List each line below that contains the word "large".

Data items:
◆ ◆ ◆ ◆ ◆ ◆ ◆
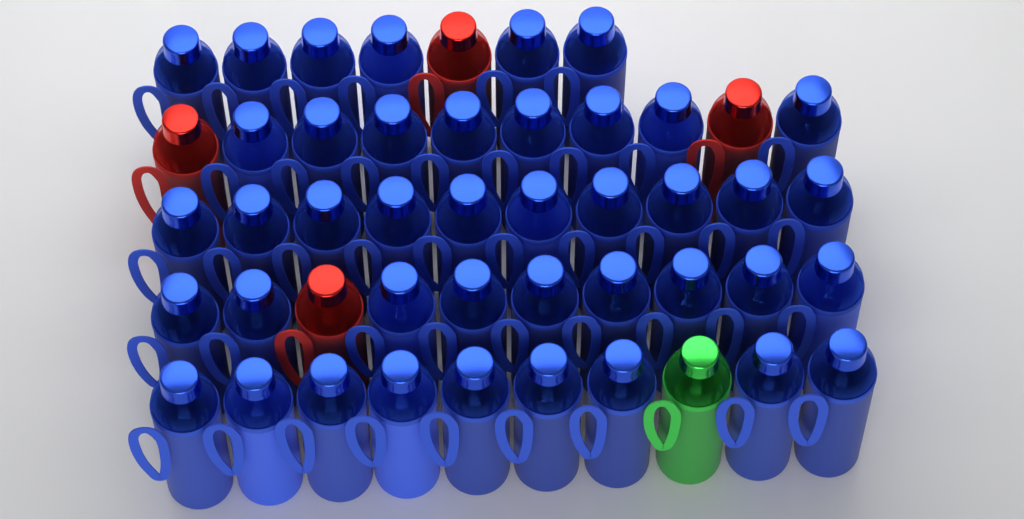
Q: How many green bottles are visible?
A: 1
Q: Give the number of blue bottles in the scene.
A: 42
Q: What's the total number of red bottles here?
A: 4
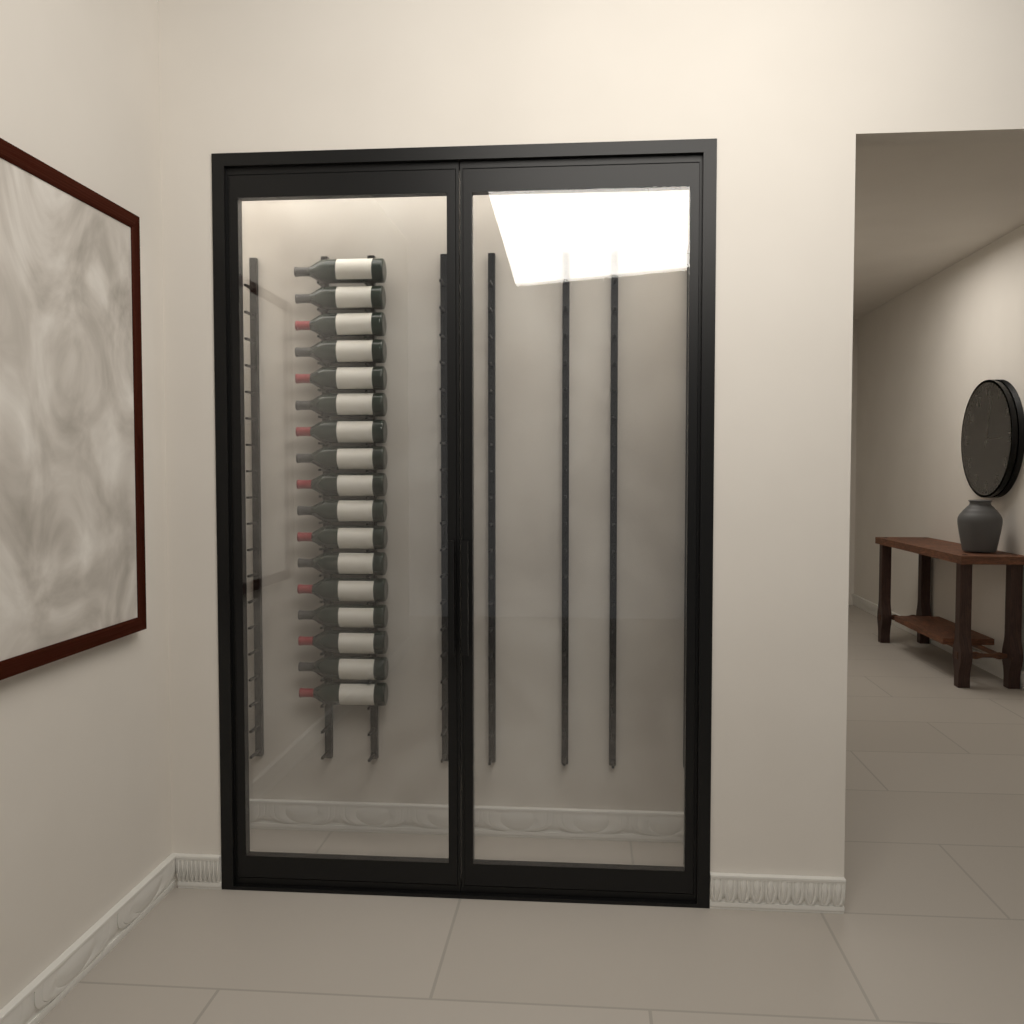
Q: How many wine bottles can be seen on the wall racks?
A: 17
◆ ◆ ◆ ◆ ◆ ◆ ◆
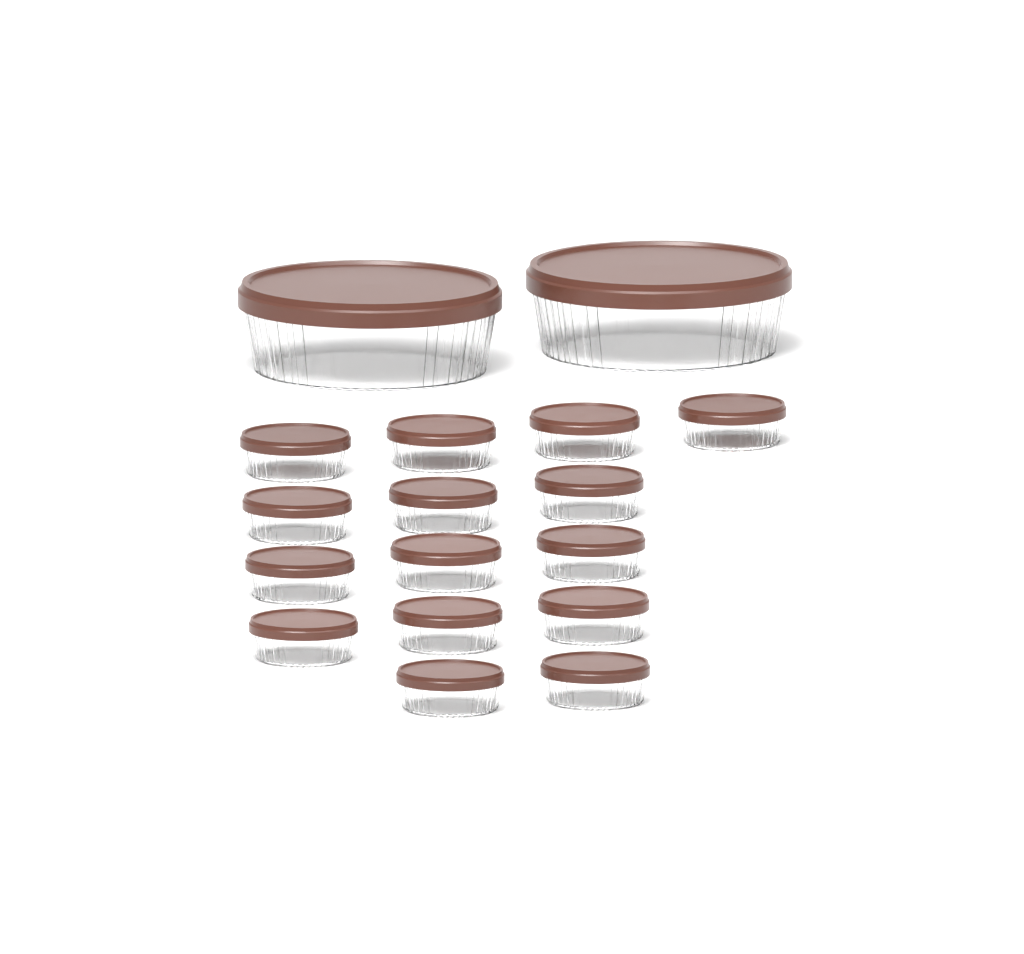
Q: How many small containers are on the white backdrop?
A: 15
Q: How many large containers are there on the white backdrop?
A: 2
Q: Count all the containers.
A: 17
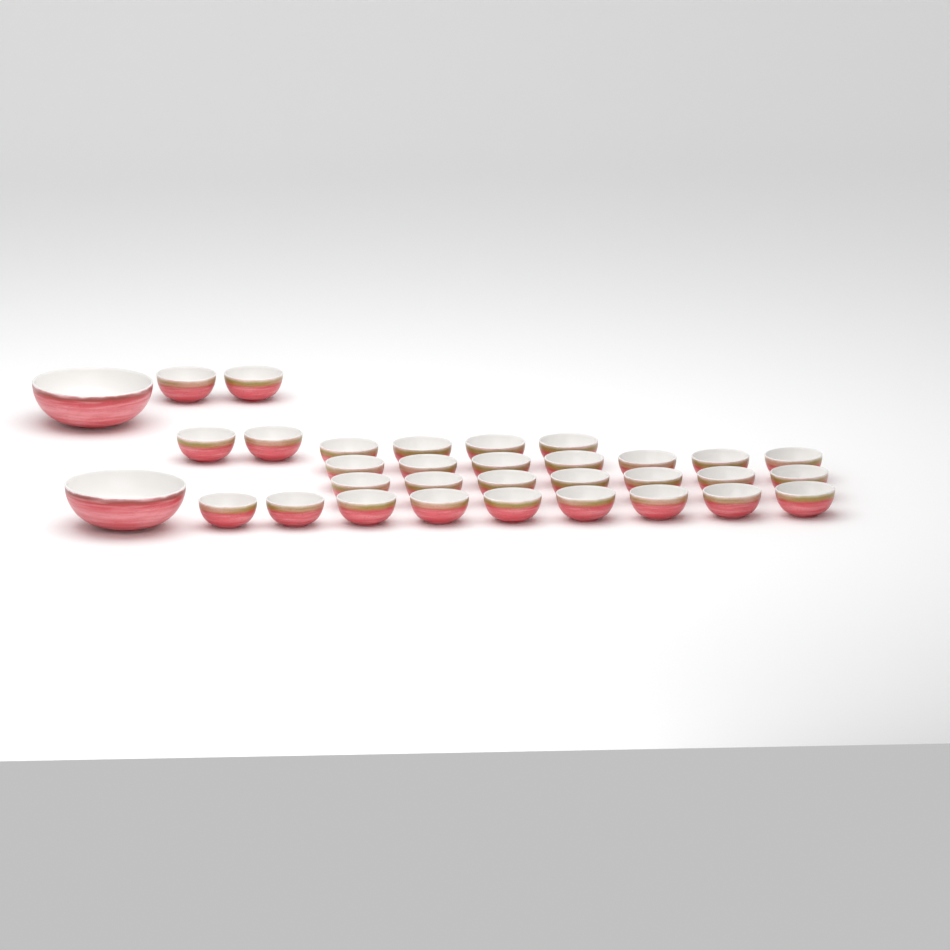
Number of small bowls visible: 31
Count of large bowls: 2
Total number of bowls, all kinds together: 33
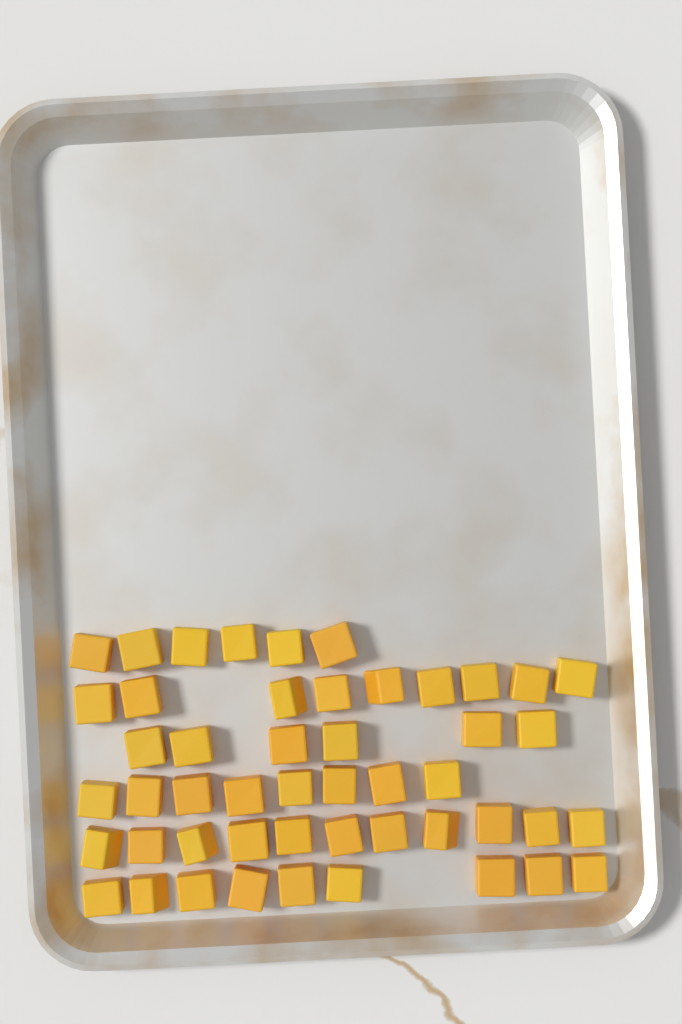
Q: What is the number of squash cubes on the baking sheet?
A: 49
◆ ◆ ◆ ◆ ◆ ◆ ◆
Response below
Q: How many large containers are there on the white backdrop?
Count of large bowls: 2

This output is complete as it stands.